L’aggravation des tensions à Hong Kong menace toute l’industrie du luxe

Des tensions politiques secouent l’ex-colonie britannique depuis le mois de juin avec une ampleur qui ne faiblit pas. La ville la plus riche de Chine continentale connait même une campagne de désobéissance civile qui s’est accélérée avec force depuis le week-end dernier entraînant les plus importants

troubles civils depuis son passage sous tutelle chinoise en 1997 : la plupart des quartiers de Hong Kong sont désormais devenus des terrains de manifestation et, depuis dimanche, et pour la première fois, les forces de l’ordre sont intervenues et ont usé de la force avec gaz lacrymogène à l’appui.

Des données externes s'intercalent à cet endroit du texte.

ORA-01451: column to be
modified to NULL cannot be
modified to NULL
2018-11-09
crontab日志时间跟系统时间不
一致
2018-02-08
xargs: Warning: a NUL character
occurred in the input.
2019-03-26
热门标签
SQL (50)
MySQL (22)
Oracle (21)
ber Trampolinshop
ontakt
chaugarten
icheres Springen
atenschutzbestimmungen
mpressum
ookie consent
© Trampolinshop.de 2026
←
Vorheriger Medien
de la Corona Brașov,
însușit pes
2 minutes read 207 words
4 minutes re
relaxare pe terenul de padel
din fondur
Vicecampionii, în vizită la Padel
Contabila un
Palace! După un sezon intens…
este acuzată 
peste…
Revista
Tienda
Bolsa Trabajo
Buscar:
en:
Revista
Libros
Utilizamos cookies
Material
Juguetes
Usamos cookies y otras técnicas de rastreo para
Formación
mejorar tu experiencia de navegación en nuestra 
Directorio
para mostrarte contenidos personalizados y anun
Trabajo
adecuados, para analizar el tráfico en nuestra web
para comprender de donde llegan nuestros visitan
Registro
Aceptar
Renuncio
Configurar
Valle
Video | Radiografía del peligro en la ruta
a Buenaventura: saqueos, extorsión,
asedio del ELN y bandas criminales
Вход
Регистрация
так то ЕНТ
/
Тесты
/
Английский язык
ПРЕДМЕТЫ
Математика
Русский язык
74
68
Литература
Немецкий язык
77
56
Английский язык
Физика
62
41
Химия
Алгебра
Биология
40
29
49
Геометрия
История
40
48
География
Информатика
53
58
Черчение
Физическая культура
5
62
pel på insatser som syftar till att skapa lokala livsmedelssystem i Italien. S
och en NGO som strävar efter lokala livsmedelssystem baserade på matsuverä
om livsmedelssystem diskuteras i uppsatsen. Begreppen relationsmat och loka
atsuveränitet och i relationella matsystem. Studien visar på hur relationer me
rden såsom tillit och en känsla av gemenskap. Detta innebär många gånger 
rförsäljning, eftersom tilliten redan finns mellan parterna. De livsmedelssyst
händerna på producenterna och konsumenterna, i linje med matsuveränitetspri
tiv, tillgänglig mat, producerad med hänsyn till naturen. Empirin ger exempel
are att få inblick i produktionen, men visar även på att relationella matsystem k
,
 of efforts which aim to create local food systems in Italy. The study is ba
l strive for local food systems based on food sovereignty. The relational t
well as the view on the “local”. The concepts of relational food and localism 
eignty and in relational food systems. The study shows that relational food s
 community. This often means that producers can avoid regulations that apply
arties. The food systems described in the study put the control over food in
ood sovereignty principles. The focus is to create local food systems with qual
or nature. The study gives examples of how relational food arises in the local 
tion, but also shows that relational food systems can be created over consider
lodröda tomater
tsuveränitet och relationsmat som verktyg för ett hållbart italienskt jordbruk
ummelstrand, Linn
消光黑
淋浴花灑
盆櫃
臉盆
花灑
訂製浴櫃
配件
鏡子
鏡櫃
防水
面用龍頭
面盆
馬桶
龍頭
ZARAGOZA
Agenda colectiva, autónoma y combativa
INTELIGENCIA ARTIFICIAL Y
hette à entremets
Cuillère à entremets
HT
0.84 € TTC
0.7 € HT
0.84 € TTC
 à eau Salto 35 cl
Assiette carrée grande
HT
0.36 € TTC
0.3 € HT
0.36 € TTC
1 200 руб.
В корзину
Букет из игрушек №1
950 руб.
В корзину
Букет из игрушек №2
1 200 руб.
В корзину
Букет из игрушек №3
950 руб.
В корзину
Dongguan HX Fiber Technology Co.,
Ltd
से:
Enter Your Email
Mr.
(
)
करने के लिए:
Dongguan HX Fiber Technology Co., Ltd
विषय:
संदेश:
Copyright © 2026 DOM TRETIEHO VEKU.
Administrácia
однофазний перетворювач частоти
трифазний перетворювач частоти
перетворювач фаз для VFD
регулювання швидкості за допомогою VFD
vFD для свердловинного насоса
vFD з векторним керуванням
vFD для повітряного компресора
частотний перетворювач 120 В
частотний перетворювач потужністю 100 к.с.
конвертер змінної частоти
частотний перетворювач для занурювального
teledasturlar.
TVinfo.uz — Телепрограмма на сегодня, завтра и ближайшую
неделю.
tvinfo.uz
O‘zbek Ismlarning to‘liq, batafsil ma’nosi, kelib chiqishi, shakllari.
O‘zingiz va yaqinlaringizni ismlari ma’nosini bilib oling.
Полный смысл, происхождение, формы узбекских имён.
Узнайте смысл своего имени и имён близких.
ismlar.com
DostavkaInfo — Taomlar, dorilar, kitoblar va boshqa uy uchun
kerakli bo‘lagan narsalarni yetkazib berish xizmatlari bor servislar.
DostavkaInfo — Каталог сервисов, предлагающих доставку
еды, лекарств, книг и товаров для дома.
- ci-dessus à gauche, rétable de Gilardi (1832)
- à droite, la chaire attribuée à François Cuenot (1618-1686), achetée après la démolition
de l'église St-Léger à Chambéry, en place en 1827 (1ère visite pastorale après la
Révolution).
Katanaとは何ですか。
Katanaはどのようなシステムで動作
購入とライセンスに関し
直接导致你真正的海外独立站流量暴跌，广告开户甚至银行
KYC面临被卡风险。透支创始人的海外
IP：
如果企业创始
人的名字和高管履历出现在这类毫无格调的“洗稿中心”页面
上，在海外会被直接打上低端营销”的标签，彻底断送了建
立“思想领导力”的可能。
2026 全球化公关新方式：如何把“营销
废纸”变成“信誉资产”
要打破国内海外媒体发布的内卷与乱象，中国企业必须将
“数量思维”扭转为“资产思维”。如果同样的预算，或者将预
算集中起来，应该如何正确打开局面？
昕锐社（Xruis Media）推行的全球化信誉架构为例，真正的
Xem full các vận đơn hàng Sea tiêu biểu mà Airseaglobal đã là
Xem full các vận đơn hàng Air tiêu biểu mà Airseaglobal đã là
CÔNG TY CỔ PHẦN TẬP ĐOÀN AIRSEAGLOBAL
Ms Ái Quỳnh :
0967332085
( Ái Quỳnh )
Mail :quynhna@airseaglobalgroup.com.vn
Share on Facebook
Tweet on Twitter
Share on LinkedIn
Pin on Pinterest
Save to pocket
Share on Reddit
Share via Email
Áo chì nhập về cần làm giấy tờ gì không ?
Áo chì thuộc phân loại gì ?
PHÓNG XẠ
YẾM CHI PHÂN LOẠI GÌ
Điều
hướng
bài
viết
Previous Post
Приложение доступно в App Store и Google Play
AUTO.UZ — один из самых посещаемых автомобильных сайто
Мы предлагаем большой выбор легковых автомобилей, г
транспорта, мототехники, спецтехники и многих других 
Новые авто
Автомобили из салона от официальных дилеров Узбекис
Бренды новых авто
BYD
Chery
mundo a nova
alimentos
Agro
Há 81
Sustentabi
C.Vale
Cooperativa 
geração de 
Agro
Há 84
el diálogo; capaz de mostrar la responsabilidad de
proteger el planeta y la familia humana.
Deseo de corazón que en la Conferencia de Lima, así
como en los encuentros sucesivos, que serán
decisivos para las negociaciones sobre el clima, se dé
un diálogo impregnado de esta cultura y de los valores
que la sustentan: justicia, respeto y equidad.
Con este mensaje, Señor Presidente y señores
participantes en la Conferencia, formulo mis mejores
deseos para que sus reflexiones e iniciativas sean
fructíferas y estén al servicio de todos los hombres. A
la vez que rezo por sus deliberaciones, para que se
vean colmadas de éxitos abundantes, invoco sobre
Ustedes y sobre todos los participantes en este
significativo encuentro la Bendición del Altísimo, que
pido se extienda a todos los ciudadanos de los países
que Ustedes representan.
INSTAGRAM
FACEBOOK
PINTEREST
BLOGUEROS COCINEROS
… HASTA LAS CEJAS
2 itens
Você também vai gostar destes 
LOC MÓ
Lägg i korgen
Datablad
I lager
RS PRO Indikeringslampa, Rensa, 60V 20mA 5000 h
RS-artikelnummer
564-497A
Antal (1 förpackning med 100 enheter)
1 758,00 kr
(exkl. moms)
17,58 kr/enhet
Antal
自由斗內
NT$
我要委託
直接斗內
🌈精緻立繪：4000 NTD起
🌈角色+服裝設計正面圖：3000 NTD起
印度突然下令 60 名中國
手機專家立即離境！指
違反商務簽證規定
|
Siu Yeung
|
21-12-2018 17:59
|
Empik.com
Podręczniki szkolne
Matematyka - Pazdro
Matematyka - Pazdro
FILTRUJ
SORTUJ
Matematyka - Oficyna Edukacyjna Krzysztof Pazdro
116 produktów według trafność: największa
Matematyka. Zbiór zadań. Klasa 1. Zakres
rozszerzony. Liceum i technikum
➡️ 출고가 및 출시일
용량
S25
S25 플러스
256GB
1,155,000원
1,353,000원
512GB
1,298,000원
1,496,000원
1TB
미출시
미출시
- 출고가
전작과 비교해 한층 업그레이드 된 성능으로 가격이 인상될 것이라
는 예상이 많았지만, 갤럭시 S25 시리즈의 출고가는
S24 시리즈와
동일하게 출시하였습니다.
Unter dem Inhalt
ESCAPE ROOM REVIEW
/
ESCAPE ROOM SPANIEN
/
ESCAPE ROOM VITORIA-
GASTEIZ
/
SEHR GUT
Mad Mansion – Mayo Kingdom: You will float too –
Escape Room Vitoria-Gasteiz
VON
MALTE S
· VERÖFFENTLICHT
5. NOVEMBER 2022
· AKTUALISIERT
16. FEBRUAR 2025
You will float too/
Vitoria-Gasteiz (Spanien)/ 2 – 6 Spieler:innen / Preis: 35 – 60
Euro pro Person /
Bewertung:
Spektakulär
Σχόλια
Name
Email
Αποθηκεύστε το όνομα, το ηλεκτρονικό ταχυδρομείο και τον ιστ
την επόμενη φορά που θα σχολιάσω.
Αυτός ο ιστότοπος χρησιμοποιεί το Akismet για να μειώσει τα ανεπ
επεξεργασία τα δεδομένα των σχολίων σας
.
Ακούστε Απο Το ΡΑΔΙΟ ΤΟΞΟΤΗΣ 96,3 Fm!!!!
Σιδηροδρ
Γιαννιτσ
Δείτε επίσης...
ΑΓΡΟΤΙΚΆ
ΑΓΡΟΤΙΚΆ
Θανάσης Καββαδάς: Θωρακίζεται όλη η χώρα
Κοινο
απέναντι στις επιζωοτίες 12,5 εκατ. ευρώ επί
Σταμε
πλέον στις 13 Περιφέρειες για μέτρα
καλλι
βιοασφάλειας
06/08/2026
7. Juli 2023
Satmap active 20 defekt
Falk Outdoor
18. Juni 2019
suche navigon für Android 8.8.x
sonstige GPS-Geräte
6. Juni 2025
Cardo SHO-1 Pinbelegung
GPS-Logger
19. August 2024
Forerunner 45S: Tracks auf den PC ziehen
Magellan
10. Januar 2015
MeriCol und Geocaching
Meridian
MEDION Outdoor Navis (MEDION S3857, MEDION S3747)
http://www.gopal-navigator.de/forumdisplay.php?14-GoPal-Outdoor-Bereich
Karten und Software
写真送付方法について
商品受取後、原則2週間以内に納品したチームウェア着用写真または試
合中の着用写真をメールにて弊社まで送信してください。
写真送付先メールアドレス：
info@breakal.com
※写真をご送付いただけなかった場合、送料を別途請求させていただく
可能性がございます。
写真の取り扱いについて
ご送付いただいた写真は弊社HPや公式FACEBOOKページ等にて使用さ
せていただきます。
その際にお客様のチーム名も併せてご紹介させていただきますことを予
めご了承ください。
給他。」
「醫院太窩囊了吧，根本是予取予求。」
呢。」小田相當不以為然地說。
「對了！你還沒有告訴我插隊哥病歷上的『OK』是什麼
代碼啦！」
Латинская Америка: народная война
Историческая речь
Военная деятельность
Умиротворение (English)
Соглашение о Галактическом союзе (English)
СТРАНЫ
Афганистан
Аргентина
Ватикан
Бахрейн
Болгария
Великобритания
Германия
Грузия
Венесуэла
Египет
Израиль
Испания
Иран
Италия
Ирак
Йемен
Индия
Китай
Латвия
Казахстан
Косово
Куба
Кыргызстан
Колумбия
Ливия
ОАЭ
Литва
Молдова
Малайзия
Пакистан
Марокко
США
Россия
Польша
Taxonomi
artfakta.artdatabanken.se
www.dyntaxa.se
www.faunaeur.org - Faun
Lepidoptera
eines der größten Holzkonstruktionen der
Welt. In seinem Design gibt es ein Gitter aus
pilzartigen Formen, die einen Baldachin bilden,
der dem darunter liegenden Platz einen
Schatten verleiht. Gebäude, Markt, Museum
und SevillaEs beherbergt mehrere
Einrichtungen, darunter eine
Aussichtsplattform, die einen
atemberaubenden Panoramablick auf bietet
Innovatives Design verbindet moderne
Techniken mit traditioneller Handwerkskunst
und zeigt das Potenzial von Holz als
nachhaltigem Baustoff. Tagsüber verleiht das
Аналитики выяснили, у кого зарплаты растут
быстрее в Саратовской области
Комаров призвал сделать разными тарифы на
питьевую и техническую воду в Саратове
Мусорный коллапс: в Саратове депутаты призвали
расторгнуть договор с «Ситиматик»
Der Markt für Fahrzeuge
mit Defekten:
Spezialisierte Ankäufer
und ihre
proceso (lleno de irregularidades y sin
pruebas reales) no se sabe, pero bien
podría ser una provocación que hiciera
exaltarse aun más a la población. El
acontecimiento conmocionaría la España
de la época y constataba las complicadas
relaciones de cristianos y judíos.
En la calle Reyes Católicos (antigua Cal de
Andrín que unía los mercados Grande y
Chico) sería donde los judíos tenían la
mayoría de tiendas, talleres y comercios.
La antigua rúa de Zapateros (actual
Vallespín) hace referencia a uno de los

L’aggravation des tensions à Hong Kong menace toute l’industrie du luxeDu jamais vu de mémoire de Hongkongais. L’avenir s’annonce donc sous de bien mauvais auspices d’autant plus que, selon un sondage réalisé par l'Université chinoise de Hong Kong et divulgué par Le Monde, 21 pour cent des 7 millions habitants envisageraient de quitter le territoire autonome sous administration chinoise en raison de son avenir politique incertain.

Si les affrontements des derniers jours entre les forces de l'ordre et les manifestants (dont le mouvement porte déjà le nom de « révolution des parapluies ») ont ralenti l'activité économique (de nombreux magasins et entreprises restant fermés), l’industrie du luxe considère que ce mauvais climat pourrait constituer une menace très grave pour les affaires. Non pas parce que les manifestants ont juré d'occuper le coeur de la ville tant qu'ils n'auront pas obtenu les réformes politiques prodémocratiques promises par Pekin, mais parce qu’elle risque d’entrainer une baisse durable des flux touristiques chinois. L’industrie du luxe (au premier rang duquel on compte l’industrie du luxe français) réalise environ 10 pour cent de ses ventes dans la cité-Etat.

LVMH et Richemont sont les plus touchés

Parmi les acteurs du luxe les plus touchés par ce phénomène, il y a Richemont tout d’abord. Le propriétaire de Cartier, Van Cleef & Arpels, IWC, Jaeger-Lecoultre, Chloé, Montblanc ou encore Vacheron Constantin réalise ici 17 pour cent de son chiffre d'affaires. Un analyste cité par Reuters et qui a souhaité garder l'anonymat fait état d'une baisse des ventes de 30 à 40 pour cent chez certains détaillants et les analystes de Kepler Cheuvreux ont révisé en baisse leurs prévisions de croissance pour les horlogers suisses - de 5,5 à 3,5 pour cent.

LVMH est également très exposé. Le numéro un mondial du luxe, propriétaire de Louis Vuitton, Celine, Bulgari et autre grandes marques d’alcool est très présent à Hong Kong notamment via sa filiale DFS de distribution de produits détaxés dans les aéroports. Le groupe de Bernard Arnault réalise ici 8 à 9 pour cent de ses ventes. Kering aussi sent le vent du boulet qui lui passe au-dessus de la tête puisque Gucci, la marque phare du groupe de François-Henri Pinault réalise 10 pour cent de ses ventes ici selon les estimations de Reuters, néanmoins le groupe de François-Henri Pinault est tout de même moins exposé que ses concurrents grâce à ses marques Bottega Veneta et Saint Laurent qui sont en plein essor ailleurs.


Ces remous à Hong Kong, complété par le ralentissement du marché chinois, aggravé par la chute des achats russes du au conflit russo-ukrainien et couronné par l’apathie européenne laissent présager un avenir prochain bien maussade pour le secteur du luxe.